Cryptosporidium: a microscopic parasite that causes the diarrheal disease cryptosporidiosis. Both the parasite and the disease are commonly known as Crypto. While this parasite can be spread in several different ways, water (drinking water and recreational water) is the most common way to spread the parasite. Cryptosporidium is a leading cause of waterborne disease among humans in the United States.
Cercarial Dermatitis (Swimmer’s Itch): appears as a skin rash caused by an allergic reaction to certain parasites that infect some birds and mammals. These microscopic parasites are released from infected snails into fresh and salt water.
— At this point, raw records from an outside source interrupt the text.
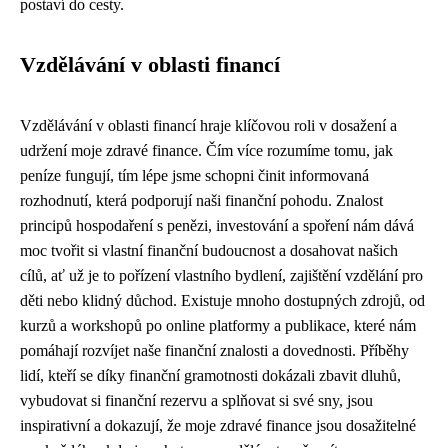
postaví do cesty.
Vzdělávání v oblasti financí
Vzdělávání v oblasti financí hraje klíčovou roli v dosažení a
udržení moje zdravé finance. Čím více rozumíme tomu, jak
peníze fungují, tím lépe jsme schopni činit informovaná
rozhodnutí, která podporují naši finanční pohodu. Znalost
principů hospodaření s penězi, investování a spoření nám dává
moc tvořit si vlastní finanční budoucnost a dosahovat našich
cílů, ať už je to pořízení vlastního bydlení, zajištění vzdělání pro
děti nebo klidný důchod. Existuje mnoho dostupných zdrojů, od
kurzů a workshopů po online platformy a publikace, které nám
pomáhají rozvíjet naše finanční znalosti a dovednosti. Příběhy
lidí, kteří se díky finanční gramotnosti dokázali zbavit dluhů,
vybudovat si finanční rezervu a splňovat si své sny, jsou
inspirativní a dokazují, že moje zdravé finance jsou dosažitelné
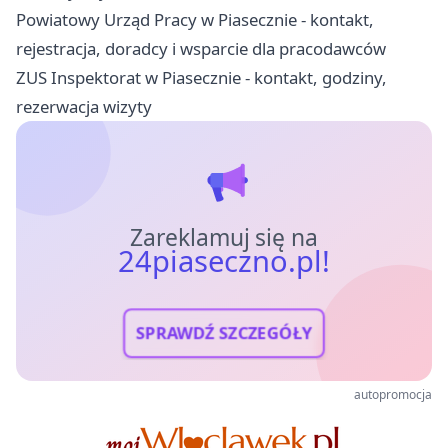
Powiatowy Urząd Pracy w Piasecznie - kontakt,
rejestracja, doradcy i wsparcie dla pracodawców
ZUS Inspektorat w Piasecznie - kontakt, godziny,
rezerwacja wizyty
Zareklamuj się na
24piaseczno.pl!
SPRAWDŹ SZCZEGÓŁY
autopromocja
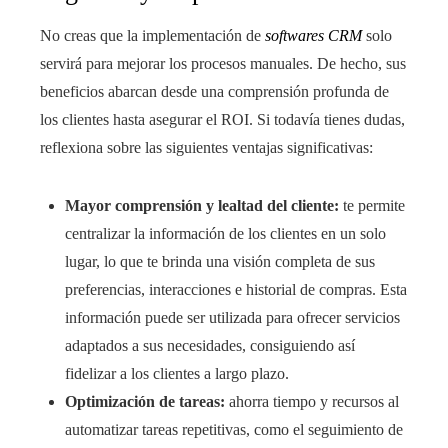
No creas que la implementación de
softwares CRM
solo
servirá para mejorar los procesos manuales. De hecho, sus
beneficios abarcan desde una comprensión profunda de
los clientes hasta asegurar el ROI. Si todavía tienes dudas,
reflexiona sobre las siguientes ventajas significativas:
Mayor comprensión y lealtad del cliente:
te permite
centralizar la información de los clientes en un solo
lugar, lo que te brinda una visión completa de sus
preferencias, interacciones e historial de compras. Esta
información puede ser utilizada para ofrecer servicios
adaptados a sus necesidades, consiguiendo así
fidelizar a los clientes a largo plazo.
Optimización de tareas:
ahorra tiempo y recursos al
automatizar tareas repetitivas, como el seguimiento de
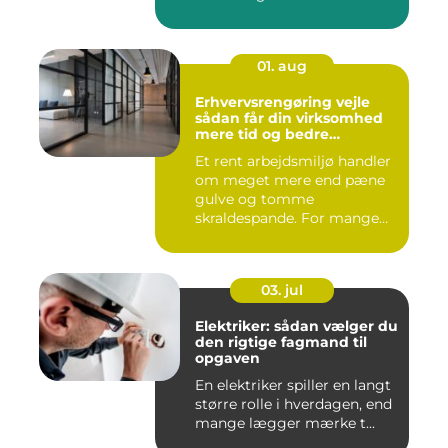
01. aug
Erhvervsrengøring vejle
sådan får din virksomhed
mere tid og bedre
arbejdsmiljø
Et rent arbejdsmiljø handler
om meget mere end pæne
gulve og tomme
skraldespande. For mange
virksomh...
03. jul
Elektriker: sådan vælger du
den rigtige fagmand til
opgaven
En elektriker spiller en langt
større rolle i hverdagen, end
mange lægger mærke t...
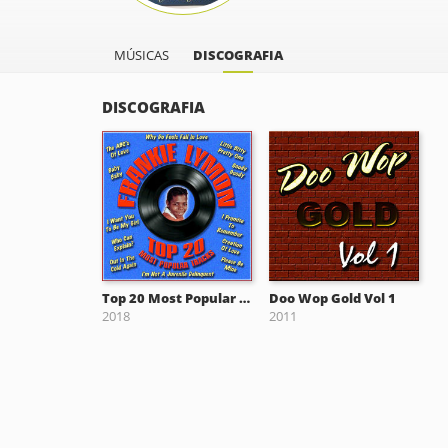
MÚSICAS
DISCOGRAFIA
DISCOGRAFIA
Top 20 Most Popular Tracks
Doo Wop Gold Vol 1
2018
2011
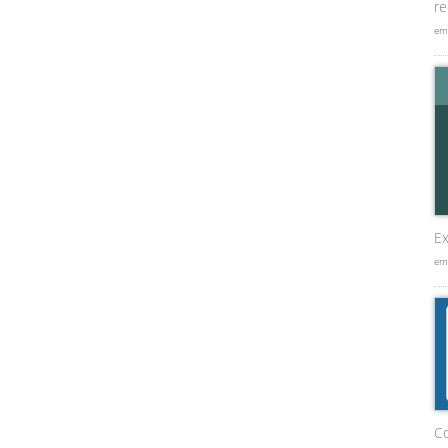
re
em
Ex
em
C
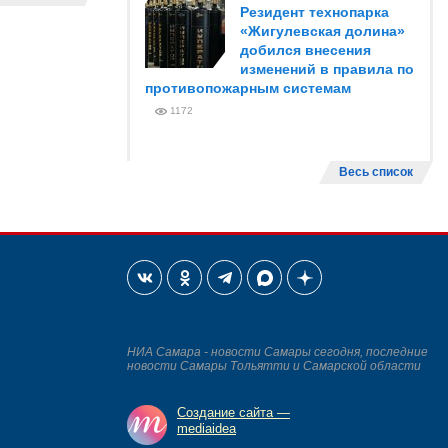
Резидент технопарка
«Жигулевская долина»
добился внесения
изменений в правила по
противопожарным системам
1172
Весь список
НИА Самара - новости Самары сегодня, последние
новости Самары Тольятти и Самарской области
Создание сайта —
mediaidea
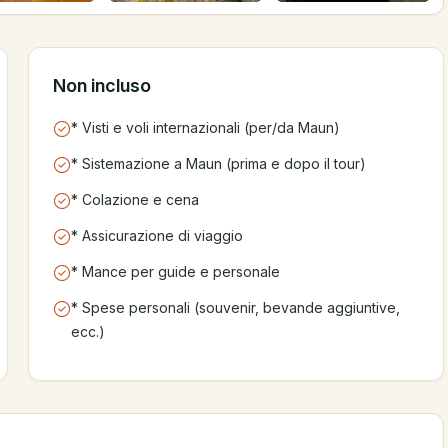
Non incluso
* Visti e voli internazionali (per/da Maun)
* Sistemazione a Maun (prima e dopo il tour)
* Colazione e cena
* Assicurazione di viaggio
* Mance per guide e personale
* Spese personali (souvenir, bevande aggiuntive,
ecc.)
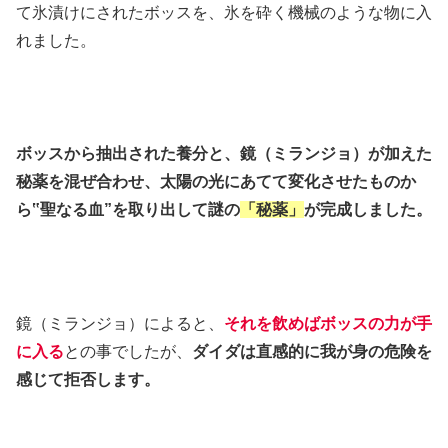
て氷漬けにされたボッスを、氷を砕く機械のような物に入
れました。
ボッスから抽出された養分と、鏡（ミランジョ）が加えた
秘薬を混ぜ合わせ、太陽の光にあてて変化させたものか
ら‟聖なる血”を取り出して謎の
「秘薬」
が完成しました。
鏡（ミランジョ）によると、
それを飲めばボッスの力が手
に入る
との事でしたが、
ダイダは直感的に我が身の危険を
感じて拒否します。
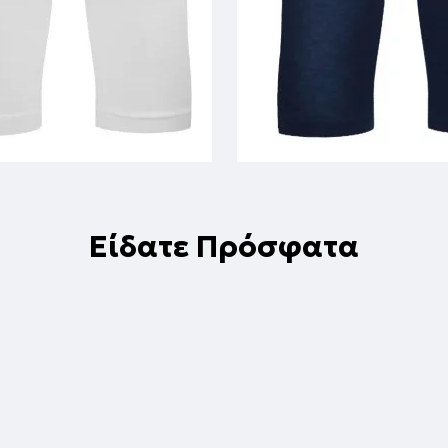
Είδατε Πρόσφατα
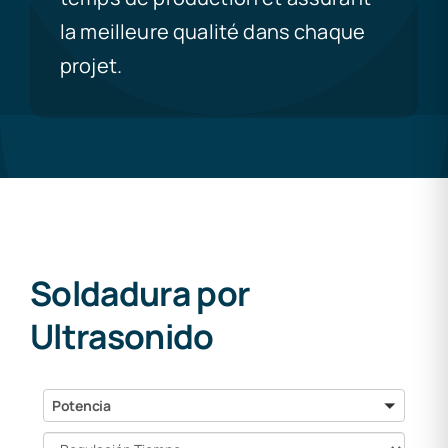
la meilleure qualité dans chaque
projet.
Soldadura por
Ultrasonido
Potencia
Potencia
Regulación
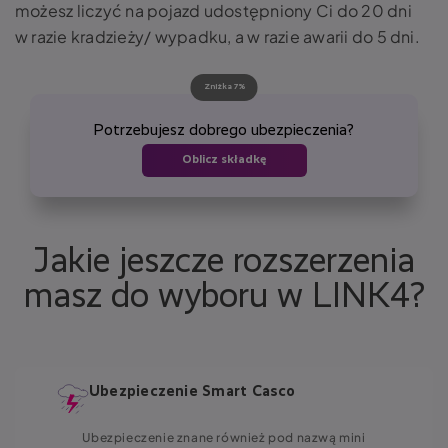
możesz liczyć na pojazd udostępniony Ci do 20 dni
w razie kradzieży/ wypadku, a w razie awarii do 5 dni.
Zniżka 7%
Potrzebujesz dobrego ubezpieczenia?
Oblicz składkę
Jakie jeszcze rozszerzenia
masz do wyboru w LINK4?
Ubezpieczenie Smart Casco
Ubezpieczenie znane również pod nazwą mini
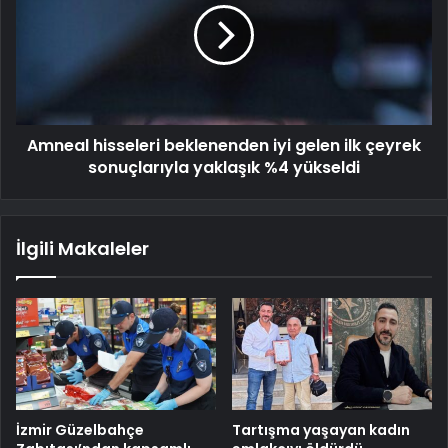
Amneal hisseleri beklenenden iyi gelen ilk çeyrek
sonuçlarıyla yaklaşık %4 yükseldi
İlgili Makaleler
İzmir Güzelbahçe
Tartışma yaşayan kadın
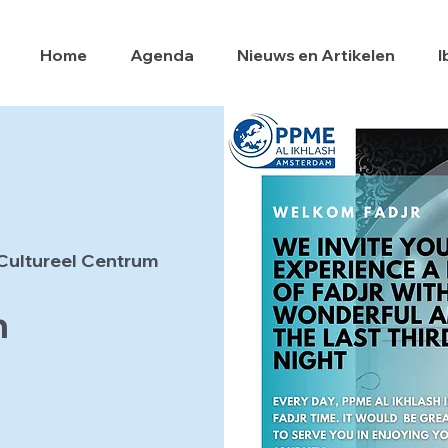
Home
Agenda
Nieuws en Artikelen
I
Cultureel Centrum
h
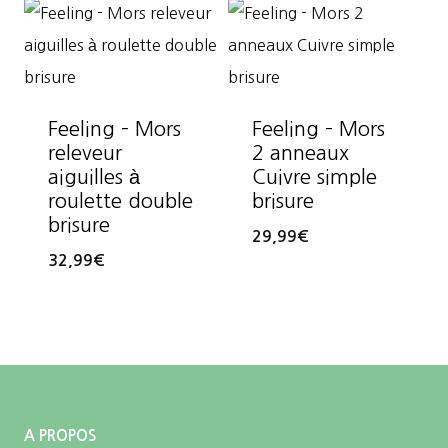
Feeling – Mors
Feeling – Mors
releveur
2 anneaux
aiguilles à
Cuivre simple
roulette double
brisure
brisure
29,99
€
32,99
€
A PROPOS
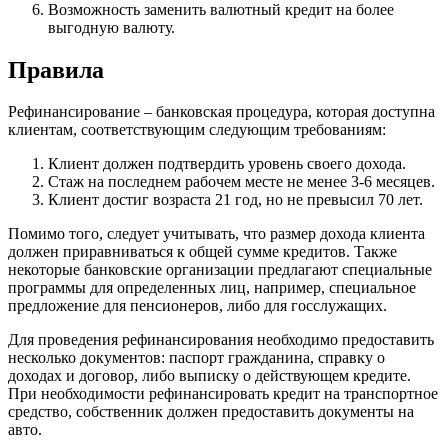
Возможность заменить валютный кредит на более
выгодную валюту.
Правила
Рефинансирование – банковская процедура, которая доступна
клиентам, соответствующим следующим требованиям:
Клиент должен подтвердить уровень своего дохода.
Стаж на последнем рабочем месте не менее 3-6 месяцев.
Клиент достиг возраста 21 год, но не превысил 70 лет.
Помимо того, следует учитывать, что размер дохода клиента
должен приравниваться к общей сумме кредитов. Также
некоторые банковские организации предлагают специальные
программы для определенных лиц, например, специальное
предложение для пенсионеров, либо для госслужащих.
Для проведения рефинансирования необходимо предоставить
несколько документов: паспорт гражданина, справку о
доходах и договор, либо выписку о действующем кредите.
При необходимости рефинансировать кредит на транспортное
средство, собственник должен предоставить документы на
авто.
While the parasite’s preferred host is the specific bird or mammal, if the parasite comes into contact with a swimmer, it burrows into the skin causing an allergic reaction and rash. Swimmer’s itch is found throughout the world and is more frequent during summer months. Most cases of swimmer’s itch do not require medical attention.
Giardia: a microscopic parasite that causes the diarrheal illness known as giardiasis. Giardia (also known as Giardia intestinalis, Giardia lamblia, or Giardia duodenalis) is found on surfaces or in soil, food, or water that has been contaminated with feces from infected humans or animals. While the parasite can be spread in different ways, water (drinking water and recreational water) is the most common mode of transmission.
Leptospira: a bacterial disease that affects humans and animals that can cause a wide range of symptoms, some of which may be mistaken for other diseases. Some infected persons, however, may have no symptoms at all. Without treatment, Leptospirosis can lead to kidney damage, meningitis (inflammation of the membrane around the brain and spinal cord), liver failure, respiratory distress, and even death.
Algal bloom (freshwater and marine blooms): algal bloom is a rapid increase in the population of algae when water temperatures are warm and when nutrients, such as nitrogen and phosphorus, are present in the water. Blooms can be harmful when they are so thick that they block sunlight that other organisms need to live. When bloom organisms die and decompose, they deplete the oxygen in the water and starve fish and plants, causing fish kills and damaging local ecology. Some algae produce toxins and release them into the water. During a bloom, the amount of toxin present in the water can poison people, wild animals, and pets that go near the water, consume the water, or swim in the water. Cyanobacteria (blue-green algae) blooms and other algal blooms produce toxins that may be harmful to human and animal health.
With Olympic athletes now flocking to Rio de Janeiro, the reality of the situation will soon be known among the triathletes and open water swimmers.